NOTA sull’ortografia “finnicizzata“ del Qenya:

Questa ortografia molto particolare (q > kv; w > v; y > j; le vocali a – o – u > ä – ö – y secondo il principio dell’armonia vocalica del finlandese; le vocali lunghe segnalate dal raddoppiamento anziché dall’accento acuto o dal macron) avvicina molto il testo ad un’estetica finnica, appunto. Tanto che pare di leggere un testo Qenya con “accento finnico”, come puntualizzano i curatori di Parma Eldalamberon.

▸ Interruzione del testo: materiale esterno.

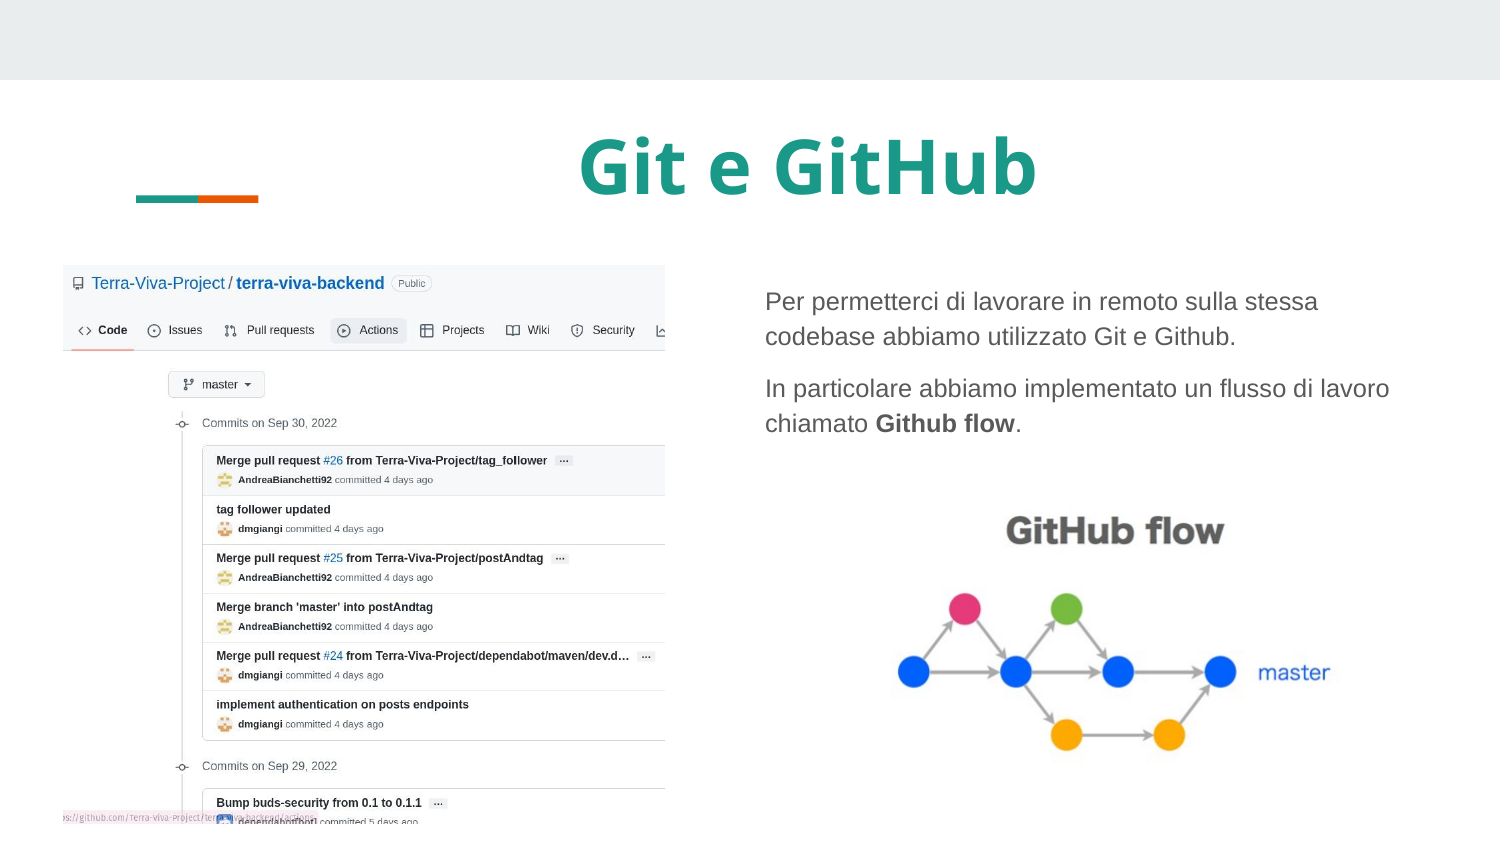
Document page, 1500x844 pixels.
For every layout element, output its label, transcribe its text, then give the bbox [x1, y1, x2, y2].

list Per permetterci di lavorare in remoto sulla stessa codebase abbiamo utilizzato Git e Github. In particolare abbiamo implementato un flusso di lavoro chiamato Github flow. [750, 265, 1445, 456]
picture [63, 265, 665, 824]
title Git e GitHub [562, 103, 1089, 208]
picture [859, 459, 1372, 844]
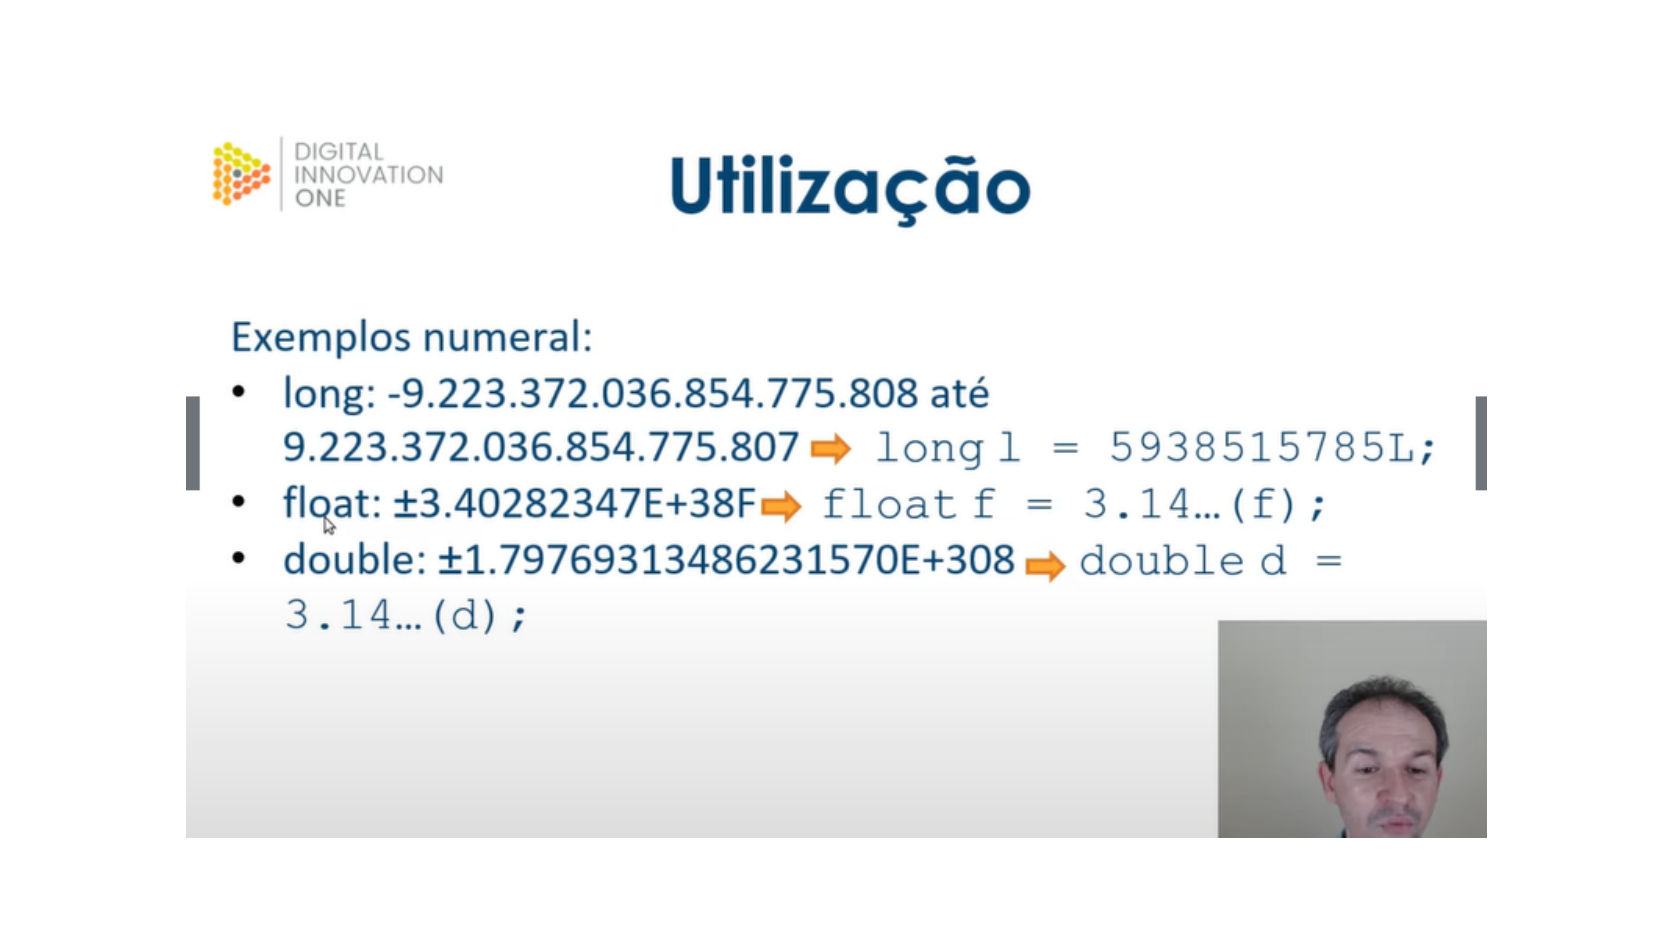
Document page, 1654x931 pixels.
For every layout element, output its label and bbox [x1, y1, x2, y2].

picture [186, 104, 1487, 838]
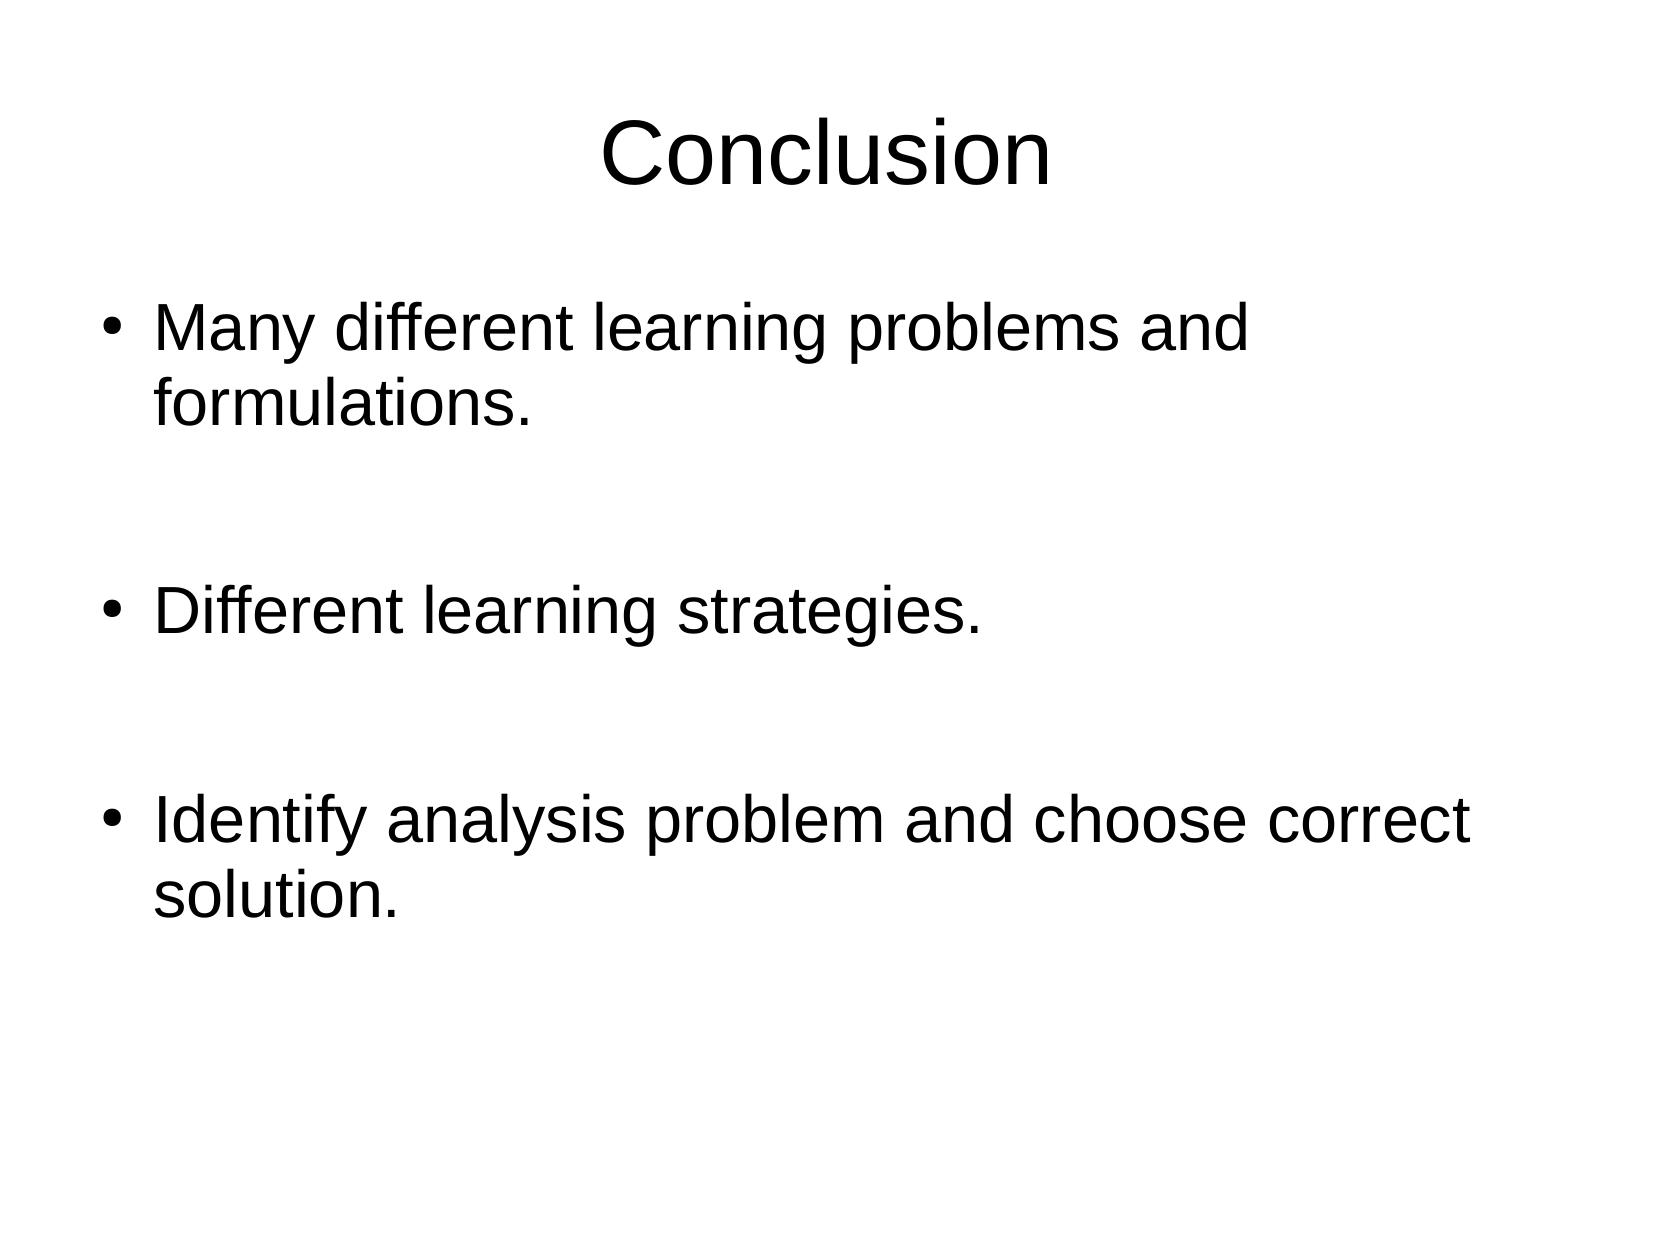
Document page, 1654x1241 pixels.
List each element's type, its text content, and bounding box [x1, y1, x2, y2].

title Conclusion [82, 56, 1571, 250]
list Many different learning problems and formulations. Different learning strategies. Identify analysis problem and choose correct solution. [82, 290, 1571, 1109]
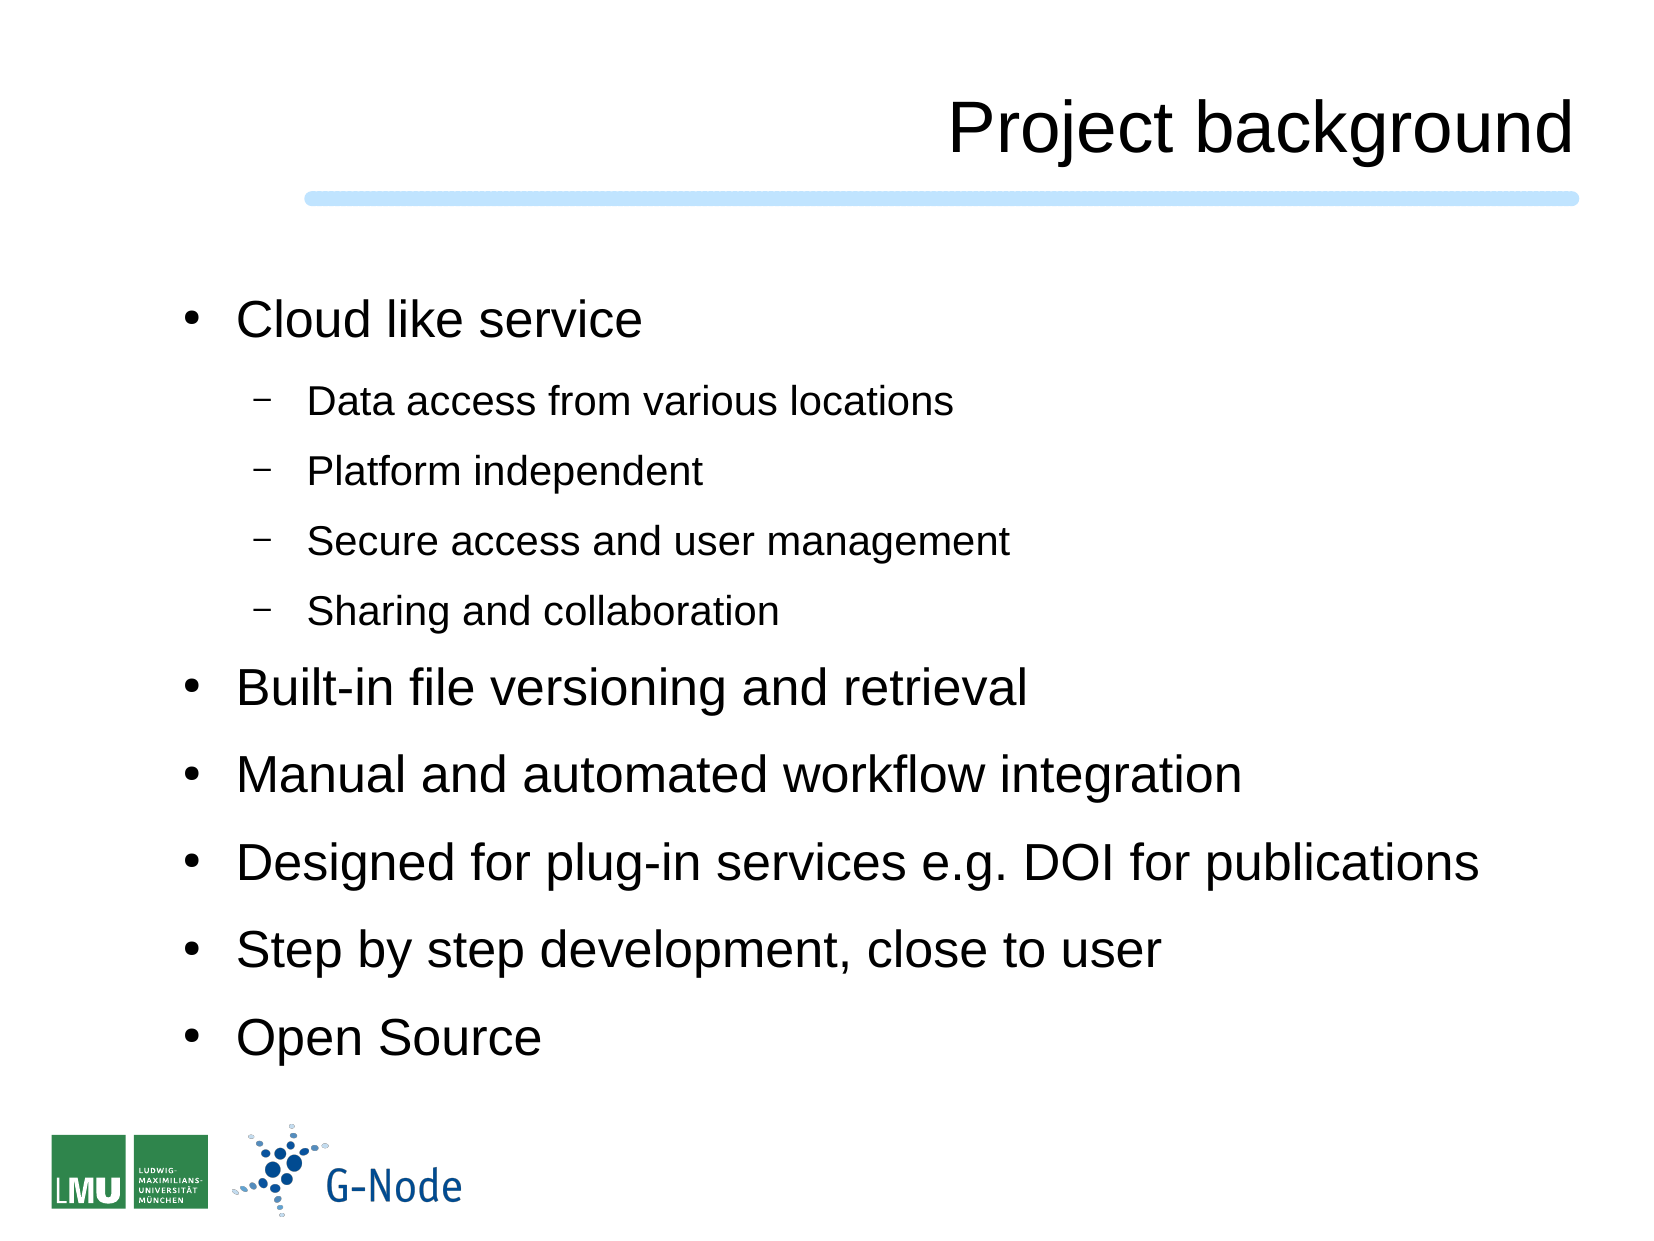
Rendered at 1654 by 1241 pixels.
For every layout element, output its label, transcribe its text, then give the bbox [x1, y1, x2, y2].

list Cloud like service Data access from various locations Platform independent Secure access and user management Sharing and collaboration Built-in file versioning and retrieval Manual and automated workflow integration Designed for plug-in services e.g. DOI for publications Step by step development, close to user Open Source [165, 290, 1506, 1010]
text_box Project background [87, 30, 1576, 226]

OM2 – versione Qenya definitiva [inclusa in A Secret Vice]

Man kiluva kirya ninqe
oilima ailinello lúte,
níve qímari ringa ambar
ve maiwin qaine?

Man tiruva kirya ninqe
valkane wilwarindon
lúnelinqe vear
tinwelindon talalínen,
vea falastane,
falma pustane,
rámali tíne,
kalma histane?

Man tenuva súru laustane
taurelasselindon,
ondoli losse karkane
silda-ránar,
minga-ránar,
lanta-ránar,
ve kaivo-kalma;
húro ulmula,
mandu túma?

Man kiluva lómi sangane,
telume lungane
tollalinta ruste,
vea qalume,
mandu yáme,
aira móre ala tinwi
lante no lanta-mindon?

Man tiruva rusta kirya
laiqa ondolissen
nu karne vaiya,
úri nienaite híse
píke assari silde
óresse oilima?

Hui oilima man kiluva,
hui oilimaite?

Who shall see a white ship
leave the last shore,
the pale phantoms in her cold bosom
like gulls wailing?Who shall heed a white ship,
vague as a butterfly,
in the flowing sea
on wings like stars,
the sea surging,
the foam blowing,
the wings shining,
the light fading?

Who shall hear the wind roaring
like leaves of forests;
the white rocks snarling
in the moon gleaming,
in the moon waning,
in the moon falling
a corpse-candle;
the storm mumbling,
the abyss moving?

Who shall see the clouds gather,
the heavens bending
upon crumbling hills,
the sea heaving,
the abyss yawning,
the old darkness beyond the stars
falling upon fallen towers?

Who shall heed a broken ship
on the green rocks
under red skies,
a bleared sun blinking
on bones gleaming
in the last morning?

Who shall see the last evening,
[the ultimate evening]?

 

OM3 – versione tarda (Quenya), composta nei primi anni ’60 [in appendice a A Secret Vice] – la traduzione è molto simile alla precedente, tranne per green rocks e red skies, che vanno qui sostituiti da dark rocks e ruined skies.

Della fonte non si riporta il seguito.